HASENCLEVER, WALTER (1890–1940), German poet and playwright. Born in Aachen of a Jewish mother and a non-Jewish father, Hasenclever served in the German army during World War i but his experiences made him a pacifist. After 1918 he worked for a time as a foreign correspondent in Paris and the U.S. Leaving Germany in 1933, he eventually settled in France. After the French collapse in 1940, Hasenclever was twice interned and, fearing the arrival of the Nazis, committed suicide in a detention camp near Aix-en-Provence. A friend of the critic Kurt Pinthus and of Franz *Werfel, Hasenclever was an early expressionist who became famous with his revolutionary drama, Der Sohn (1914). This dealt with the conflict between the generations and preached resistance to blind authority. Three verse collections were Der Juengling (1913), Todund Auferstehung (1917), and Gedichte an Frauen (1922). His pacifist ideas were expressed in the plays Der Retter (1916), and Antigone (1917), while satire and pathos distinguished such later dramas as Die Menschen (1918), Gobseck (1922) and Mord (1926). In Jenseits (1920) Hasenclever briefly turned to the occult. From the late 1920s he wrote plays in a more comic or ironic spirit, such as Ehen werden im Himmel geschlossen (1928) and Napoleon greift ein (1929). He also wrote German versions of foreign plays and films, one of his collaborators being Ernst *Toller. His drama Muenchhausen, written in 1934, appeared posthumously in 1952. His collected works in five volumes (ed. D. Breuer and B. Witte) appeared in 1990–97 and a selection of his letters in two volumes (ed.

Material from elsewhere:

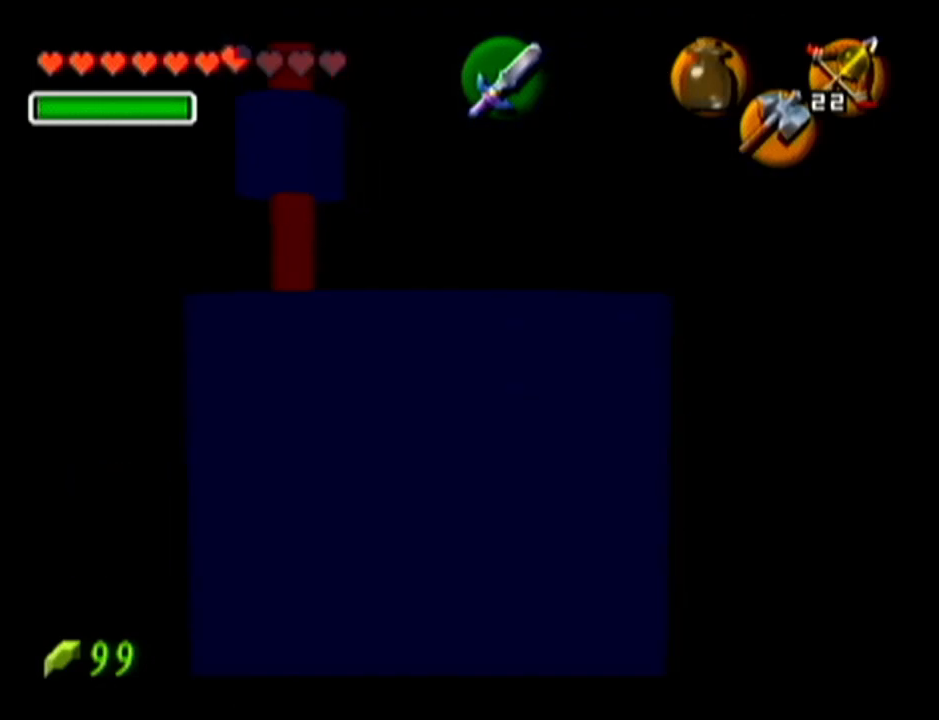
{"buttons": ["C_RIGHT"], "left_stick": "center", "events": []}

D. Breuer and B. Kasties) appeared in 1994.

bibliography:

K. Pinthus, in: W. Hasenclever, Gedichte, Dramen, Prosa (1963), 6–62; H. Kesten, Meine Freunde, die Poeten (1959), 229–36; A. Soergel and C. Hohoff, Dichtung und Dichter der Zeit, 2 (1963), 274–81. add. bibliography: H. Denkler, in: B. Poll, Rheinische Lebensbilder, 4 (1970), 251–72; M. Raggam, Walter Hasenclever, Leben und Werk (1973); D. Breuer, Walter Hasenclever (1890–1940) (1990, 19962); B. Kasties, Walter Hasenclever, eine Biographie der deutschen Moderne, (1994); C. Spreitzer, From Expressionism to Exile: The Works of Walter Hasenclever (1890–1940) (1999); B. Schommers-Kretschmer, Philosophie und Poetologie im Werk von Walter Hasenclever (2000); K. Schuhmann, Walter Hasenclever, Kurt Pinthus uns Frant Werfel im Leipziger Kurt-Wolff-Verlag (1913–1919) (2000).